Internasional

Cerita Ekonomi 'Zombie' Lebanon, Hancur karena Penguasa Rakus

Feri Sandria, CNBC Indonesia
26 January 2022 17:10
Warga Lebanon marah memblokir seluruh jalan dengan membakar ban dan tempat sampah setelah mata uang Lebanon jatuh ke titik terendah baru dalam krisis ekonomi. (AP/Hassan Ammar)
Foto: Warga Lebanon marah memblokir seluruh jalan dengan membakar ban dan tempat sampah setelah mata uang Lebanon jatuh ke titik terendah baru dalam krisis ekonomi. (AP/Hassan Ammar)

Jakarta, CNBC Indonesia - Bank Dunia mengecam kelas penguasa Lebanon pada hari Selasa (25/1/2022). Mereka dianggap "menciptakan" salah satu depresi ekonomi nasional terburuk di dunia karena cengkeraman eksploitatif mereka pada sumber daya.

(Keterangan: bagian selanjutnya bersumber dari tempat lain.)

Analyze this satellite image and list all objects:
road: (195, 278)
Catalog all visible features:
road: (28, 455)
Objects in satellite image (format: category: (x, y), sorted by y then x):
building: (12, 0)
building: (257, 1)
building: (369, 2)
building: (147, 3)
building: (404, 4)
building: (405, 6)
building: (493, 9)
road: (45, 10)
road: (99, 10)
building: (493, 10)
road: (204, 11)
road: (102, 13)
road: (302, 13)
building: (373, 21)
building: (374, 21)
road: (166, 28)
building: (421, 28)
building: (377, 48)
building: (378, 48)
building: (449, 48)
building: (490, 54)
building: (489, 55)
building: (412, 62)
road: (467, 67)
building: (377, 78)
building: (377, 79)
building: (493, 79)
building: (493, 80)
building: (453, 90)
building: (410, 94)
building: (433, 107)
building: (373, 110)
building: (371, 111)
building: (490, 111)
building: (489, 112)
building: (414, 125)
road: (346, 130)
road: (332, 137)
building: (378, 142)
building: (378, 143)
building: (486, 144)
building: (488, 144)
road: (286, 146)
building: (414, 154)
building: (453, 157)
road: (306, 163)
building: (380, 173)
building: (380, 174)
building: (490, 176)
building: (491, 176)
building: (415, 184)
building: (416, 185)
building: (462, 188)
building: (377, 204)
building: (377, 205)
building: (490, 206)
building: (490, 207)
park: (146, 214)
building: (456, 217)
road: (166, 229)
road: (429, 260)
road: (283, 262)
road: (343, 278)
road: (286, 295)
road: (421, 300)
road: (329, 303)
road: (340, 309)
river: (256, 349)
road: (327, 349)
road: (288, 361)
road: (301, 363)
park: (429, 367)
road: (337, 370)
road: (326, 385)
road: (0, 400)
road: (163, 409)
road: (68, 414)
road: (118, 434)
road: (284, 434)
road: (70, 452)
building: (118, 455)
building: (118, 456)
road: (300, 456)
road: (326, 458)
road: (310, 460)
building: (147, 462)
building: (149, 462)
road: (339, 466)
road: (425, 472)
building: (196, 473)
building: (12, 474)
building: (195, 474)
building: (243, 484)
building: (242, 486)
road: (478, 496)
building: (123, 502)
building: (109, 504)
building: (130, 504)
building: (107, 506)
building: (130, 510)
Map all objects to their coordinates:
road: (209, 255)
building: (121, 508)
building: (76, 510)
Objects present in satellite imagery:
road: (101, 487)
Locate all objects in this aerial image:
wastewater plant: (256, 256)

Pemberi pinjaman global tersebut mengatakan elit Lebanon masih menyalahgunakan posisi mereka. Meskipun, negara tersebut mungkin menderita salah satu dari tiga kehancuran keuangan terbesar secara global sejak tahun 1850-an.

"Depresi Lebanon yang disengaja diatur oleh elit negara yang telah lama menguasai negara dan hidup dari rente ekonominya," kata Bank Dunia dalam siaran pers yang terlampir pada laporan ekonomi Lebanon.

"Hal tersebut datang untuk mengancam stabilitas jangka panjang negara dan perdamaian sosial," tambah rilis tersebut, menggemakan sentimen publik yang telah memicu protes marah dalam beberapa tahun terakhir.

Dipicu oleh utang besar-besaran dan cara pendanaannya yang tidak berkelanjutan, krisis ekonomi tersebut telah memangkas produk domestik bruto (PDB) Lebanon sebesar 58,1% sejak 2019. PDB anjlok menjadi sekitar US$ 21,8 miliar pada 2021.

Sebelum krisis, Lebanon sebenarnya sudah merupakan salah satu negara yang paling tidak setara. Krisis akhirnya semakin buruk yang memaksa jutaan warga lainnya didorong ke dalam kemiskinan.

Bank Dunia memperkirakan mereka yang berada di bawah garis kemiskinan akan meningkat sebanyak 28 poin persentase pada akhir tahun 2021. Peningkatan terus terjadi setelah 13 poin persentase pada tahun 2020.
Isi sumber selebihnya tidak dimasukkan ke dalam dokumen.